Records for the exercise Block Start
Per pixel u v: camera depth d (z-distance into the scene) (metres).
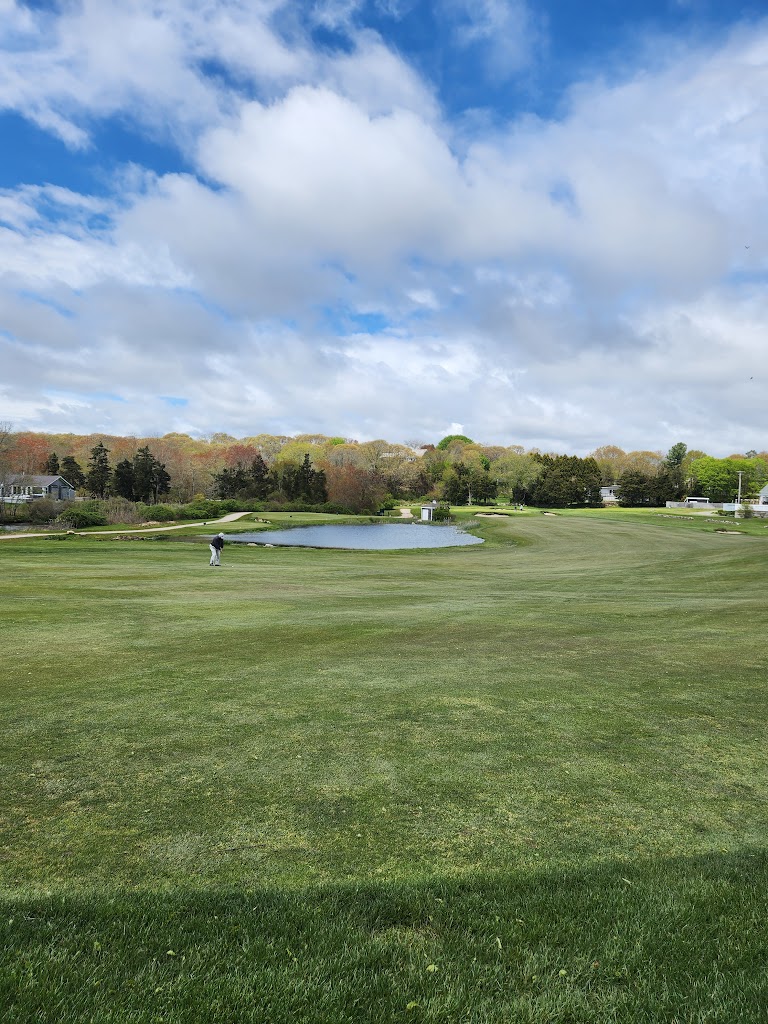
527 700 7.29
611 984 2.84
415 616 12.95
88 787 4.98
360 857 4.05
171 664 8.77
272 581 19.39
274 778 5.19
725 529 51.78
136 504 66.81
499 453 154.50
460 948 3.08
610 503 115.56
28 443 115.38
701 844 4.28
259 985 2.75
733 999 2.71
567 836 4.37
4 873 3.81
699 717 6.77
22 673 8.23
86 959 2.89
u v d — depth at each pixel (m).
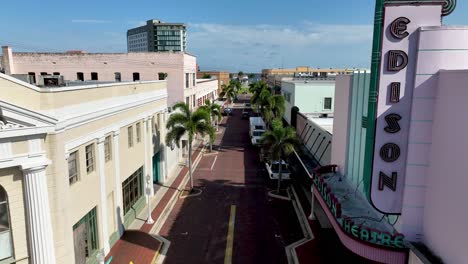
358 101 17.42
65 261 13.24
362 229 12.67
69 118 13.23
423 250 11.89
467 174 9.69
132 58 40.69
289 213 22.69
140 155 22.61
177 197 25.56
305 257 17.09
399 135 12.05
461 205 9.98
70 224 13.70
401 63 11.61
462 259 9.95
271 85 92.38
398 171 12.27
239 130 56.22
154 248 17.98
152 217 21.84
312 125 31.78
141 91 22.47
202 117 26.66
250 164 35.06
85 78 41.41
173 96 40.84
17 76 20.73
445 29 11.08
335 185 18.95
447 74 10.77
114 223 18.62
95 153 16.12
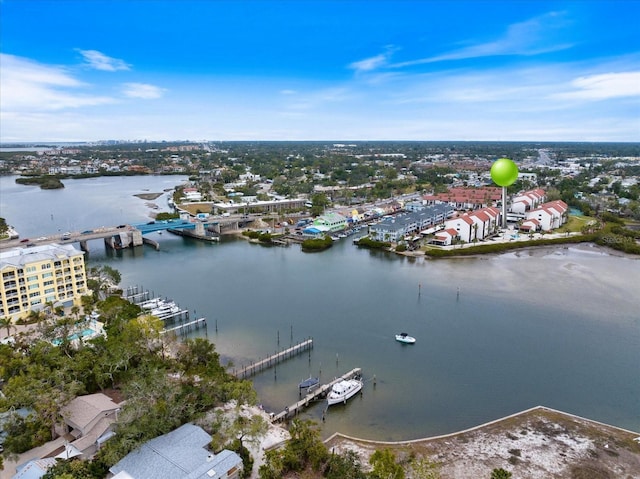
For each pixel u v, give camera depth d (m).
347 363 111.00
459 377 104.12
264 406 93.31
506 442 80.62
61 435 79.94
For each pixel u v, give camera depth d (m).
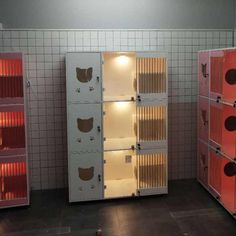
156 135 3.79
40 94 4.01
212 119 3.68
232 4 4.24
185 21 4.16
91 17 3.97
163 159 3.83
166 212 3.50
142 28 4.08
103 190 3.74
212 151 3.73
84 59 3.51
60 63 3.99
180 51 4.20
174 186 4.21
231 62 3.26
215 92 3.56
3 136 3.49
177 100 4.28
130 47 4.08
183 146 4.39
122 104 3.94
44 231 3.17
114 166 4.04
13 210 3.61
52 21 3.92
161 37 4.13
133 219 3.37
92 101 3.58
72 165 3.66
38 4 3.88
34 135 4.07
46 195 4.00
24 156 3.54
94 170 3.70
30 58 3.94
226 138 3.40
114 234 3.08
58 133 4.11
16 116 3.49
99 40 4.01
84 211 3.56
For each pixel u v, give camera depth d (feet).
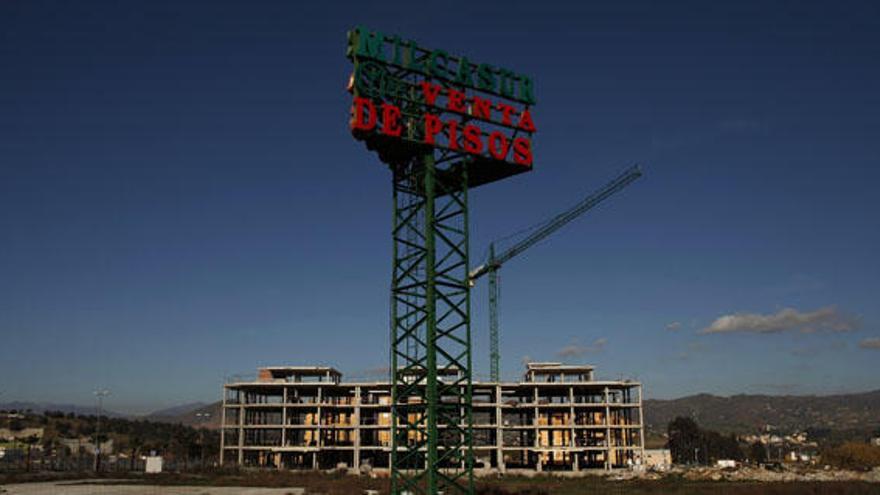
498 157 171.12
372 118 156.04
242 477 351.25
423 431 168.04
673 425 637.71
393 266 167.02
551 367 458.09
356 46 157.99
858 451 527.81
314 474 371.97
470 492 157.79
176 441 632.38
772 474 360.28
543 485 305.73
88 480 322.34
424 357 160.86
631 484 311.27
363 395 453.99
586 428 441.68
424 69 165.07
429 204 162.50
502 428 431.43
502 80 176.45
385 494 247.70
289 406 444.14
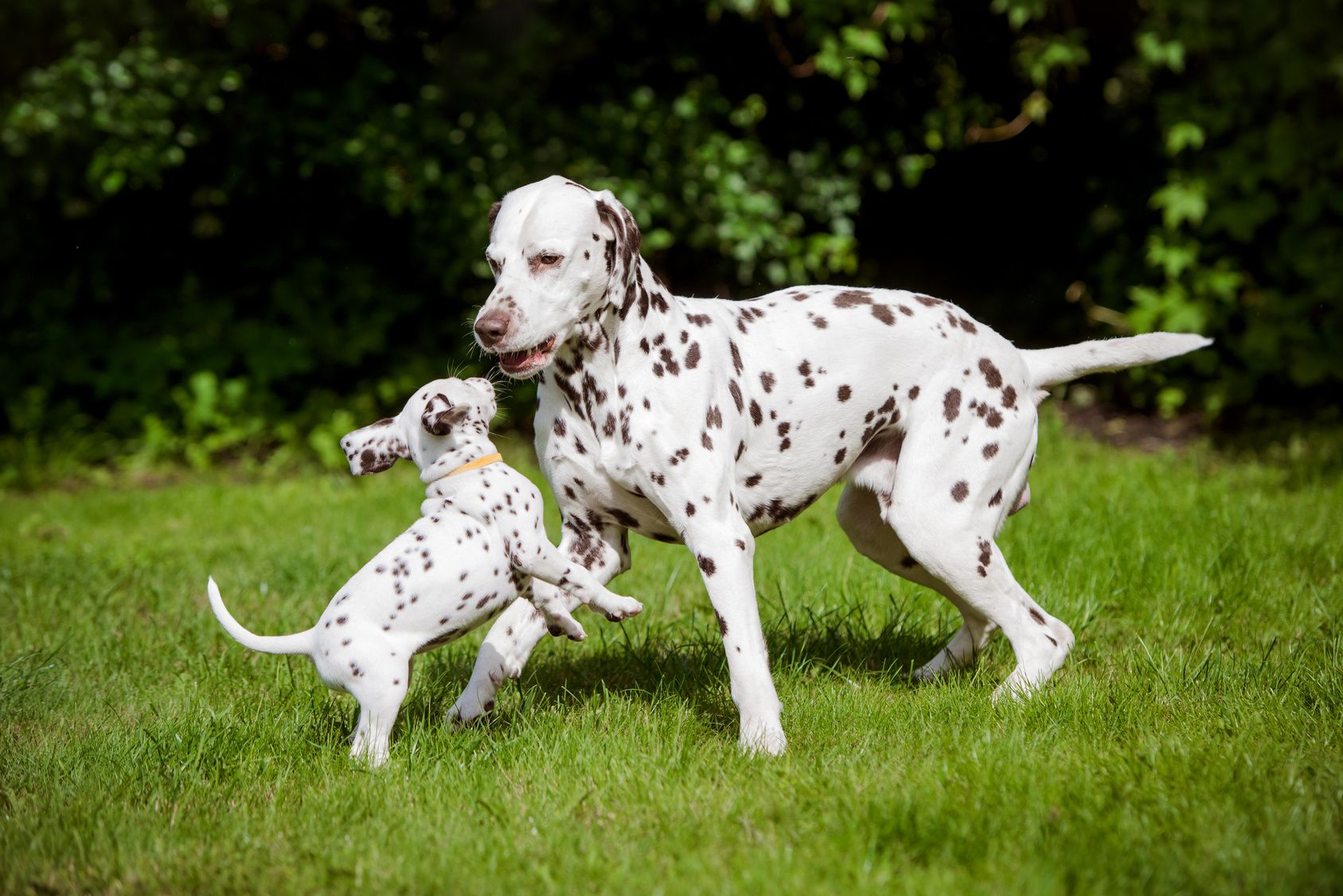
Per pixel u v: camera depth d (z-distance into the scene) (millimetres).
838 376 5234
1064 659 5535
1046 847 3914
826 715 5281
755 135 12945
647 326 4910
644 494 5008
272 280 13148
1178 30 11156
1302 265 11188
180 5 12258
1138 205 12414
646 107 12266
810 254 12602
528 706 5484
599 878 3951
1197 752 4586
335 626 4703
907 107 13109
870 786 4445
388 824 4379
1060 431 12000
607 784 4609
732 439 5027
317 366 13039
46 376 12922
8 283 12961
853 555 7781
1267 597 6730
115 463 12914
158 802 4648
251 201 12992
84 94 11445
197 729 5199
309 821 4410
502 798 4566
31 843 4281
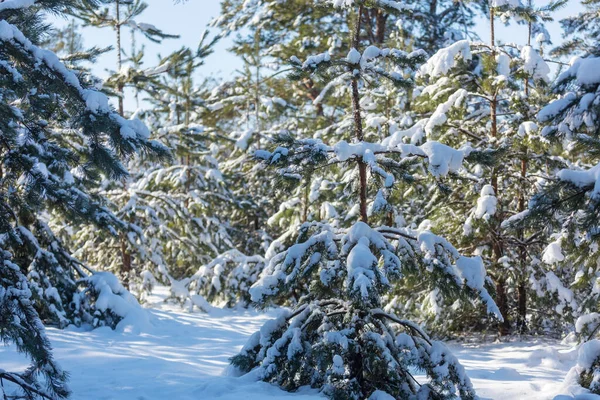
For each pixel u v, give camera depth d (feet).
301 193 53.83
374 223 44.32
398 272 23.47
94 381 25.89
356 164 26.89
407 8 26.96
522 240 43.68
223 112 72.64
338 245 24.98
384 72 26.13
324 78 26.76
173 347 36.40
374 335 23.38
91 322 40.91
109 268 57.98
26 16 21.25
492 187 41.09
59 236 55.21
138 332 40.19
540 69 40.50
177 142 58.54
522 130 39.81
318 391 24.54
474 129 44.80
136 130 20.45
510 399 25.93
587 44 63.41
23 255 39.27
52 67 19.39
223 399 22.79
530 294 42.93
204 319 48.78
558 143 38.78
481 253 42.78
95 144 20.66
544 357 34.81
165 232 56.59
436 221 43.65
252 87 69.87
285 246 51.06
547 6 40.83
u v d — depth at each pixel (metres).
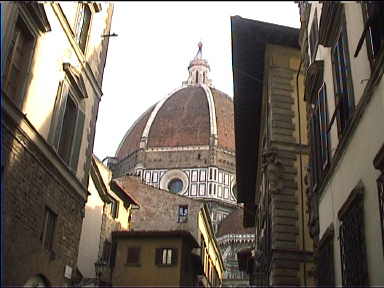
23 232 14.38
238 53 26.77
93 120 20.78
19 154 14.18
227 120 114.56
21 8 14.03
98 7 20.69
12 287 13.60
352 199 11.97
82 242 31.78
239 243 86.75
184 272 21.09
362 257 11.41
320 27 15.41
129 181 51.06
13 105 13.54
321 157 16.11
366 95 11.43
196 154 107.62
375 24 11.01
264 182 28.17
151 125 115.06
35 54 15.30
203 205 49.38
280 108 24.30
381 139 10.57
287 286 21.38
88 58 20.02
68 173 17.70
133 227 48.06
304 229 22.36
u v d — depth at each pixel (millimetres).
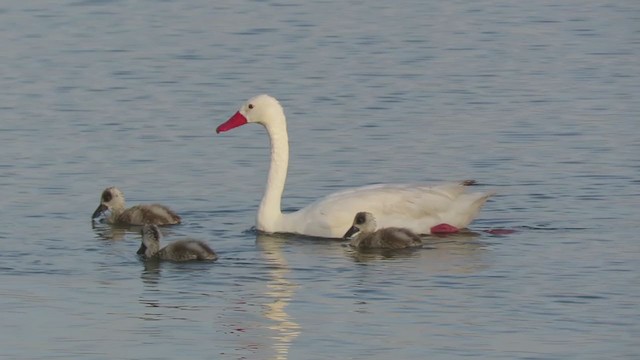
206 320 17391
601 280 18875
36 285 18953
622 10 42594
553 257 20109
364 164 26344
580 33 39125
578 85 32969
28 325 17219
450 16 41375
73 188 24719
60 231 22062
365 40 37938
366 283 18891
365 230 21109
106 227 22469
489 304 17891
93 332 16953
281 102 31250
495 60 35719
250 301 18141
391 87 32688
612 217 22484
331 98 31625
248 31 39031
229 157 27000
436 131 28750
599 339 16547
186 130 28969
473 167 26031
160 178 25469
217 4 42844
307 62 35312
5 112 30250
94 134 28531
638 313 17469
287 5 42781
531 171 25641
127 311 17766
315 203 21953
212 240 21531
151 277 19359
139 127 29141
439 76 33844
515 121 29562
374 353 16141
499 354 16078
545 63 35406
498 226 22141
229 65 34969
Records for the exercise Block End
Task description
A copy of each line above that holds the word "depth" is the expected answer.

Result of the task
Per pixel u v: camera depth d (z-distance into the scene) (metres).
u v d — depth at each pixel (m).
For each pixel u v, give camera depth d (m).
For each pixel u v, give camera depth d (m).
For each pixel u v, give camera depth d (feet).
Per pixel u v: camera depth d (z-distance into the scene) (millimetres).
For each pixel u v, give camera depth d (feet).
u v d — depth at each pixel (metres).
u v d — depth at each pixel (millimetres).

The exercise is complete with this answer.